Heytea Is Letting Customers Invent Their Own Drinks — And Name Them

Heytea is handing over the lab coat.

Heytea is handing over the lab coat. The tea chain known for turning cheese foam into a national obsession is now testing a feature that lets customers build drinks from scratch — and name whatever they create.

Currently in an internal beta, the DIY customization tool is available to just 1% of users in Shenzhen. Those lucky enough to get in follow a three-step flow: pick a category, configure the base, and load up on toppings.

The palette is generous. Five base categories — fresh fruit tea, tea special blends, milk tea, zero-caffeine, and cocoa. From there, everything is fair game: tea base, juice, fresh fruit, toppings, even the cloud-top foam. Sweetness and ice levels get their own sliders. Pricing adjusts dynamically based on what you throw in.

Once a drink is finalized, users receive a hand-drawn custom card — and the real genius kicks in: they get to name the drink themselves.
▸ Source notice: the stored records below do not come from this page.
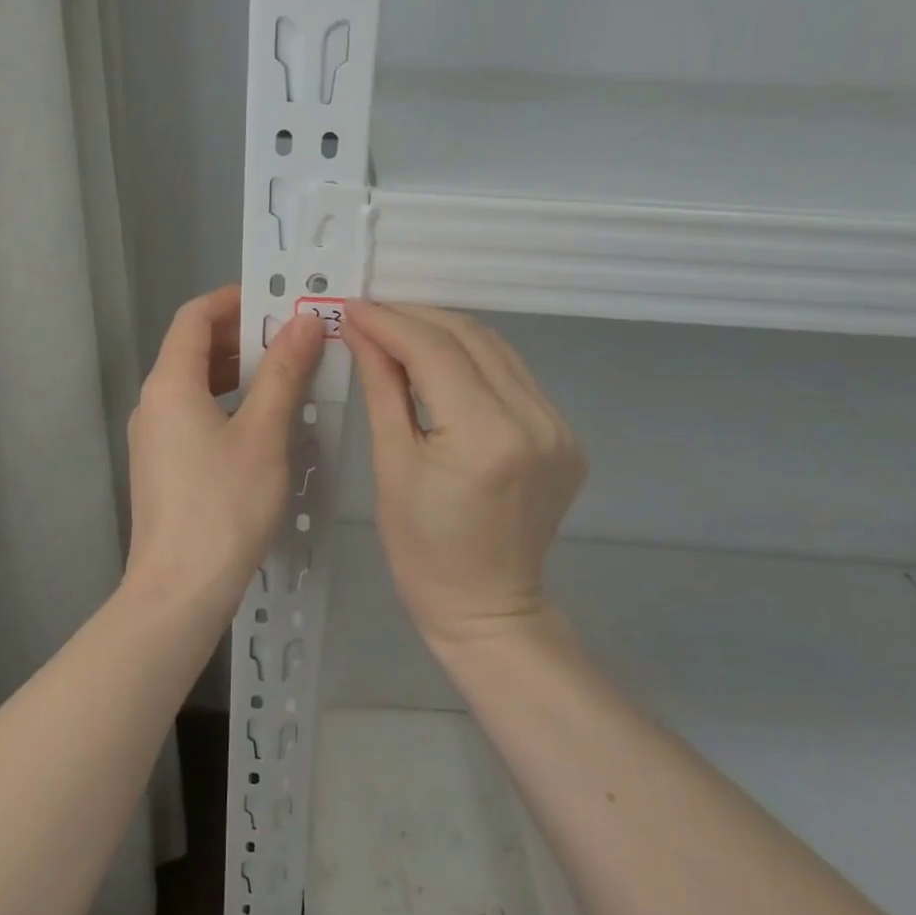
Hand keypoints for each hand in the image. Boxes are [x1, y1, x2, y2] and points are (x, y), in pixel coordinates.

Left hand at [124, 285, 324, 615]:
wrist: (179, 591)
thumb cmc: (224, 506)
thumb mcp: (264, 434)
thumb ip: (283, 372)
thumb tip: (304, 320)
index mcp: (170, 383)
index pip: (194, 315)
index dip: (234, 299)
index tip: (277, 299)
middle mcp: (153, 402)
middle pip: (193, 347)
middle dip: (241, 335)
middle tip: (293, 338)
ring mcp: (153, 436)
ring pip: (194, 383)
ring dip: (236, 370)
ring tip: (285, 375)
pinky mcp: (161, 465)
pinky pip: (193, 413)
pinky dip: (226, 402)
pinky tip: (261, 423)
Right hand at [342, 302, 585, 647]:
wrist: (488, 607)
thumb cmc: (423, 550)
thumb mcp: (391, 464)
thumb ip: (382, 387)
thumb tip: (359, 329)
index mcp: (486, 436)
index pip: (436, 351)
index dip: (390, 322)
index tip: (351, 307)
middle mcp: (534, 421)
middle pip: (471, 338)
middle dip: (416, 318)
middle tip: (370, 316)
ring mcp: (559, 427)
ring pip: (496, 350)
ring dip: (445, 333)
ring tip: (399, 332)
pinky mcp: (565, 436)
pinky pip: (514, 377)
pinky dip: (473, 360)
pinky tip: (441, 364)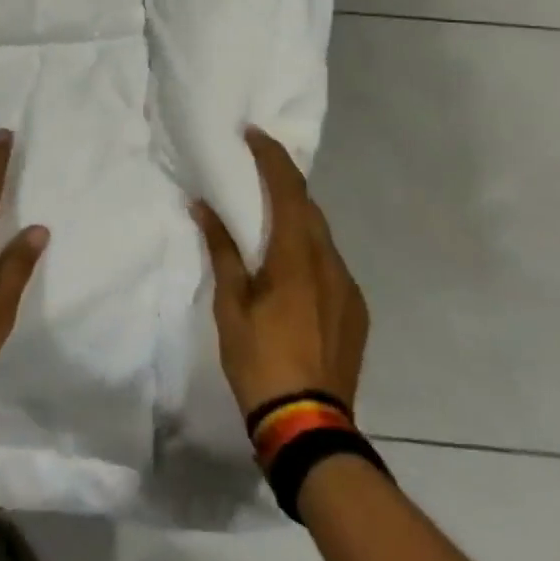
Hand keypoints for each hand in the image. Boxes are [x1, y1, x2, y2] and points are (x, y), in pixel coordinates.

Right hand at [194, 126, 368, 418]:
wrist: (309, 426)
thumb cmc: (260, 360)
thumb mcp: (230, 304)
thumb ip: (222, 251)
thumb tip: (204, 206)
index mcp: (298, 257)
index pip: (288, 190)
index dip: (272, 157)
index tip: (253, 134)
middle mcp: (331, 264)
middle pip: (308, 208)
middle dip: (283, 184)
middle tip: (255, 173)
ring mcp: (348, 290)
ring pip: (321, 238)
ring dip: (295, 220)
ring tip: (267, 220)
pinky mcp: (356, 312)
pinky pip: (330, 265)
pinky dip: (308, 252)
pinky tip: (289, 270)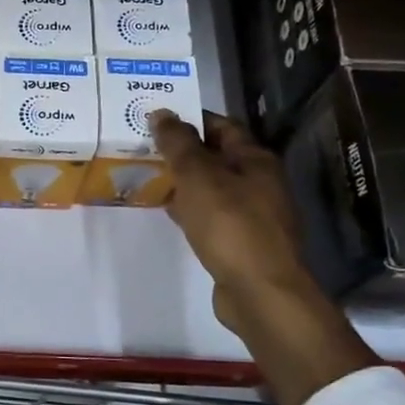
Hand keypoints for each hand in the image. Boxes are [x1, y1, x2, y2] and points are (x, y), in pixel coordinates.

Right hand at [152, 111, 372, 404]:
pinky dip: (190, 208)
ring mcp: (254, 215)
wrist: (259, 291)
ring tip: (148, 176)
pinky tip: (168, 212)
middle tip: (144, 147)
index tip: (155, 119)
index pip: (221, 126)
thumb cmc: (230, 225)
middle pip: (217, 157)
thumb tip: (162, 113)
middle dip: (182, 152)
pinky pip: (212, 215)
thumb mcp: (198, 176)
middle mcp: (260, 183)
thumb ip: (178, 143)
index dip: (189, 120)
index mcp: (255, 160)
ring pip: (213, 188)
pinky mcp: (243, 242)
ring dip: (184, 182)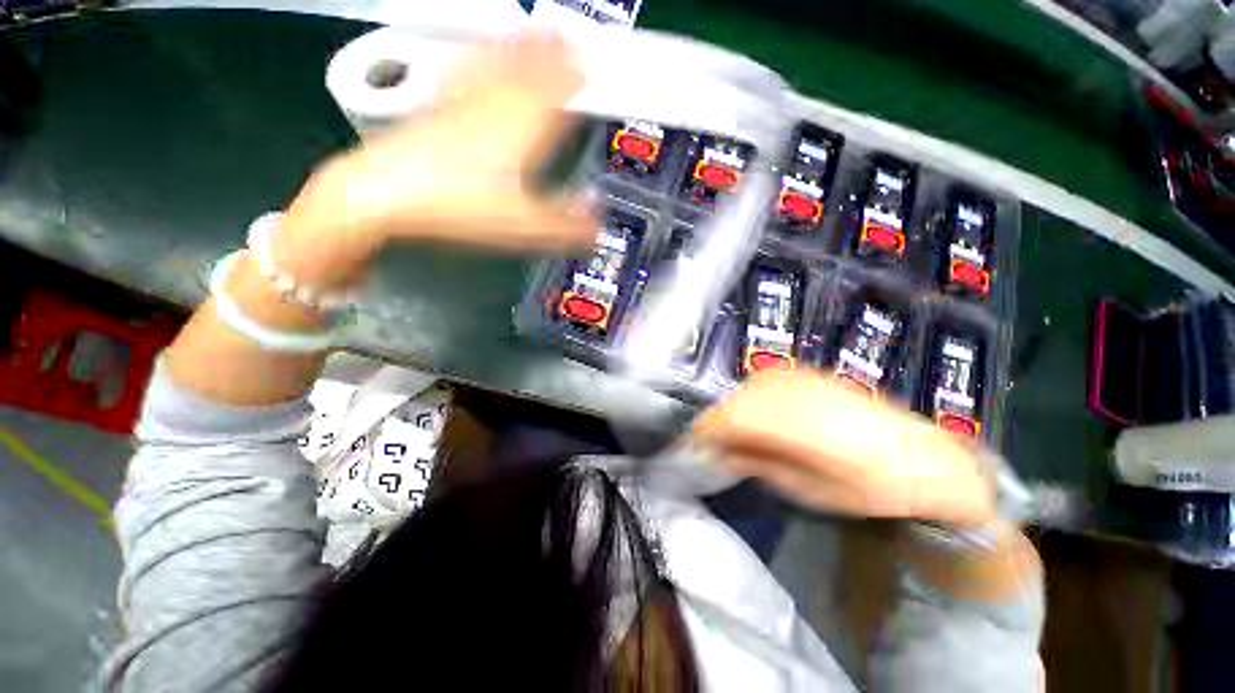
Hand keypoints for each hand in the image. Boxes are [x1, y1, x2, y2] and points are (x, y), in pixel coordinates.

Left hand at [273, 33, 595, 287]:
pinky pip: (464, 76)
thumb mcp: (524, 228)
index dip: (576, 76)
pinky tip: (478, 58)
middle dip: (552, 54)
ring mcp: (460, 104)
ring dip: (520, 49)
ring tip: (535, 33)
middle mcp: (493, 105)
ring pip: (497, 66)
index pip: (556, 91)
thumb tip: (600, 229)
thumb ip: (567, 228)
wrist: (380, 197)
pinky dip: (479, 61)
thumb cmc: (460, 210)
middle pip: (528, 71)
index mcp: (521, 128)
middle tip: (569, 37)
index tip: (593, 61)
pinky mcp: (433, 112)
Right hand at [692, 369, 995, 527]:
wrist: (925, 457)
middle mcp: (793, 392)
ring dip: (733, 410)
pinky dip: (750, 398)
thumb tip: (722, 452)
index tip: (695, 448)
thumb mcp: (811, 490)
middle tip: (713, 446)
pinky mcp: (809, 374)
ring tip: (733, 433)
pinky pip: (764, 382)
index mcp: (794, 425)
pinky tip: (756, 414)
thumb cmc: (870, 487)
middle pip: (734, 401)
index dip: (706, 432)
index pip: (730, 419)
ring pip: (746, 389)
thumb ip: (760, 465)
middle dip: (717, 424)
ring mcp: (801, 378)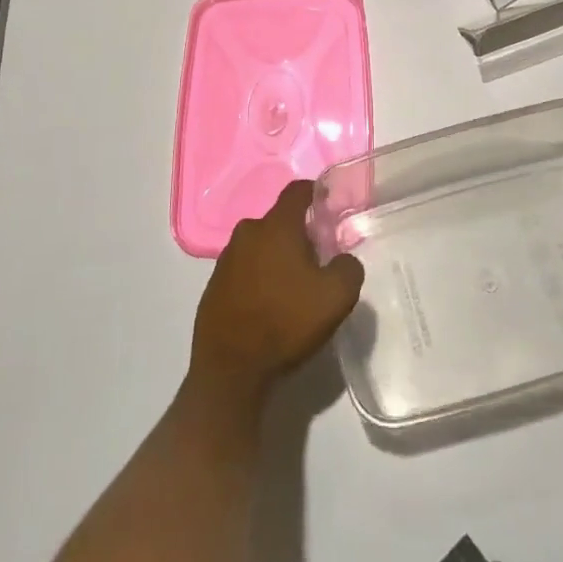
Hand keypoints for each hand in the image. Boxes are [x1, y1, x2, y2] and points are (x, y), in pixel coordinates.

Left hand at [189, 180, 364, 407]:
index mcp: (276, 226)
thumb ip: (349, 268)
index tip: (328, 206)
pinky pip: (243, 270)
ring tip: (292, 288)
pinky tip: (268, 306)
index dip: (315, 193)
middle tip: (316, 260)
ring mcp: (226, 259)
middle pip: (279, 221)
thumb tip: (343, 260)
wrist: (230, 371)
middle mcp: (247, 232)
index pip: (297, 190)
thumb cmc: (286, 323)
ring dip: (276, 258)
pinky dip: (258, 278)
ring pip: (260, 245)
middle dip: (298, 234)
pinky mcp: (213, 285)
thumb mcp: (336, 297)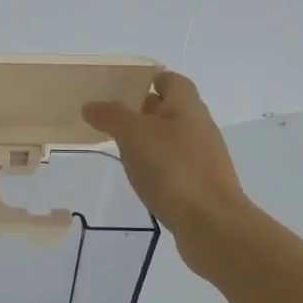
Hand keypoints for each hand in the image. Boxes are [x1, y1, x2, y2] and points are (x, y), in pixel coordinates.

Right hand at [82, 71, 250, 271]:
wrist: (211, 223)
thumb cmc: (173, 168)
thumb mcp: (134, 135)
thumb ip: (111, 116)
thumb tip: (91, 105)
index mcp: (187, 106)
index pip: (172, 80)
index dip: (150, 79)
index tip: (123, 87)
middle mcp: (199, 126)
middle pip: (172, 109)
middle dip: (144, 110)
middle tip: (113, 117)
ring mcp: (203, 157)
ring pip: (173, 138)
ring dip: (150, 140)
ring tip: (121, 148)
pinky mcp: (201, 184)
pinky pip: (175, 165)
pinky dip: (157, 165)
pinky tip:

That naming field has essentially turned into an unpaid creative department. Early submissions spotted during the beta include "Bitter Than Monday Bitter Chocolate" (打工人的心声), "Ba-solutely Great" (a pun on the Chinese word for "comfortable"), and "Capital Has Made an Orange Out of Me" — a wordplay jab at corporate life that roughly translates to being squeezed dry. The names are half menu item, half diary entry, and that's exactly the point.

The strategic logic is clean. On one side, DIY drinks feed the Gen Z appetite for personalization and produce a new form of tea-shop social currency — a custom card you designed yourself is infinitely more shareable than a standard receipt. On the other, the feature doubles as an R&D pipeline: if users consistently mix up something brilliant, Heytea can spot it and bring it to the official menu. Zero-cost consumer testing dressed as creative play.

No word yet on a national rollout, but the demand is already loud. The beta is barely underway and fans outside Shenzhen are already petitioning for access. Turns out people don't just want someone else's signature recipe — they want their own.